-- READING TEXT --
=======
Soil Diversity Key to Soil Health in Rubber Plantations

Chinese Academy of Sciences

Soil health is the foundation for maintaining ecosystem stability and multifunctionality. With biodiversity loss as a global concern, it is important to investigate how soil biodiversity responds to land use intensification and changes in ecosystem function.

In a study published in Soil Biology and Biochemistry, researchers from the Xishuangbanna Tropical Botanical Garden (XTBG) of the Chinese Academy of Sciences demonstrated the interactive effects of soil multidiversity and plant diversity on the relationships between soil multidiversity and ecosystem multifunctionality (MEF). They showed that multitrophic soil organisms of different body sizes are good predictors of soil biodiversity and are essential to maintain ecosystem multifunctionality in tropical land use systems.

The researchers conducted an extensive study in rubber plantations with different understory plant diversity levels, including monoculture (MRP), high (RHD) and low (RLD) diversity of other plant species. They assessed soil multidiversity including bacteria, fungi, nematodes (five feeding types), and arthropods (Thripidae, Poduridae, and others), 11 variables of ecosystem function and ecological network stability (reflected by co-occurrence network patterns) in rubber plantations differing in land-use intensity.
=======
(Collected data)
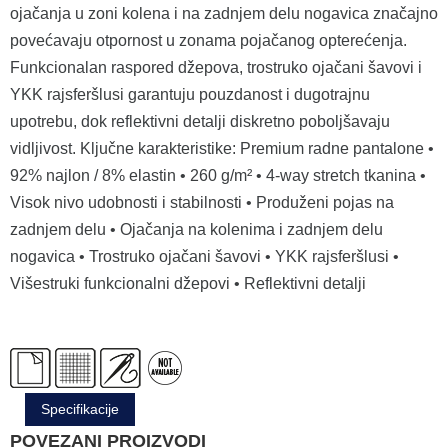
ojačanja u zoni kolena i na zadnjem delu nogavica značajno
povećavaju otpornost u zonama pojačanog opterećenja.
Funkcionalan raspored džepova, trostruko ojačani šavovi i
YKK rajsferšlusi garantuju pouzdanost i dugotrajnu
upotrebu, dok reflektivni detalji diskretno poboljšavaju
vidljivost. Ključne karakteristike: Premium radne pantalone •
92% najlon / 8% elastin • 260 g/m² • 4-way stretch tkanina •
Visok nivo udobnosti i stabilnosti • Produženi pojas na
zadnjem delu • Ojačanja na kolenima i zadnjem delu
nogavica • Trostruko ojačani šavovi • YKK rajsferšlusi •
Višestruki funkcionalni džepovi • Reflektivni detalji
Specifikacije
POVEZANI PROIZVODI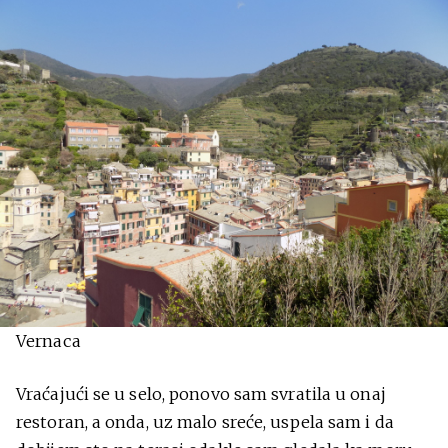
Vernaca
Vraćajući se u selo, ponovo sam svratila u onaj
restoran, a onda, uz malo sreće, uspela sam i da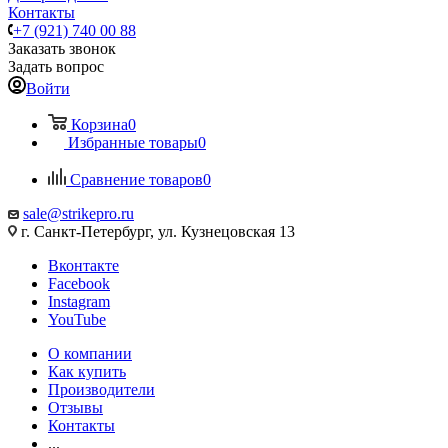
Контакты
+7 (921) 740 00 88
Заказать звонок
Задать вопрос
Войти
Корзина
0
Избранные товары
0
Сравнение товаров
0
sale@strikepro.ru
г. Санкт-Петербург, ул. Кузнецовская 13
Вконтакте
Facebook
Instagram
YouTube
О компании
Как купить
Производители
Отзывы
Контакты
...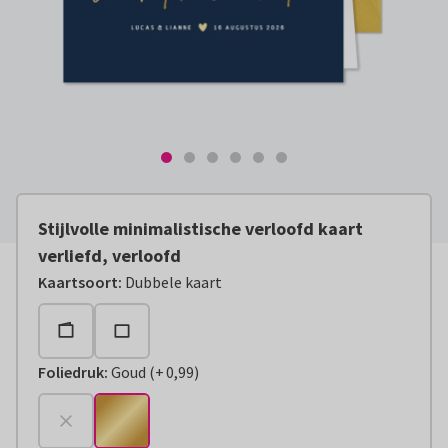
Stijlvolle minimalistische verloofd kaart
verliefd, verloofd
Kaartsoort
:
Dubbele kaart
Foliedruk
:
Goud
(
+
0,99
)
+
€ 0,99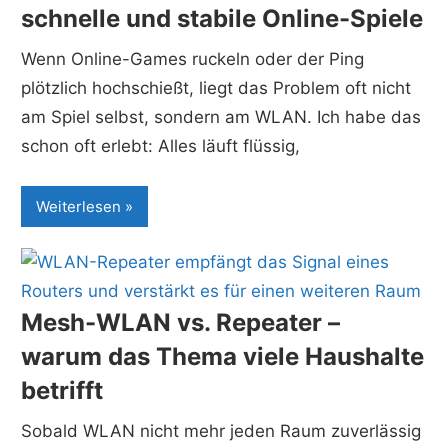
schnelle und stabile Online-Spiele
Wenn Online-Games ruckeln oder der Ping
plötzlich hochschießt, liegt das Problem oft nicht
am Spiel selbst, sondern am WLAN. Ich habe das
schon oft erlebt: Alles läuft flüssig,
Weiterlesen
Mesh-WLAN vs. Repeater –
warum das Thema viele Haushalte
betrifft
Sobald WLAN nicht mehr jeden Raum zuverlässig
=======
-- WHAT TO WORK ON --
Pick up the text on soil diversity in rubber plantations where it stops and continue it. The entries are not needed for this.

-- TASK RESULT --
They found that soil multidiversity differed significantly in response to different rubber plantations. Compared to rubber monoculture, the multidiversity, multifunctionality, and soil network stability significantly improved in RHD. High plant diversity improved multidiversity and multifunctionality

Specifically, they found that the relationship between soil multidiversity and multifunctionality was seasonally dependent on the soil characteristics and the body size of soil organisms. Seasonal differences in multidiversity-multifunctionality relationship depended on the body size of soil organisms. Large size soil organisms contributed to multifunctionality significantly in dry season. Rain season facilitated microbial activities and positively affected multidiversity-multifunctionality relationship.

Their data supported the relevance of soil multidiversity in determining the soil health capacity, which is essential for ecosystem functioning. Therefore, the researchers suggested considering multidiversity as a bioindicator of soil health to monitor land-use driven impacts on the ecosystem functions.

"Our study highlights that accurate identification of soil health indicators is an important approach to suggest remedial management strategies to maintain soil health and MEF relationship in managed ecosystems such as rubber plantations," said YANG Xiaodong of XTBG.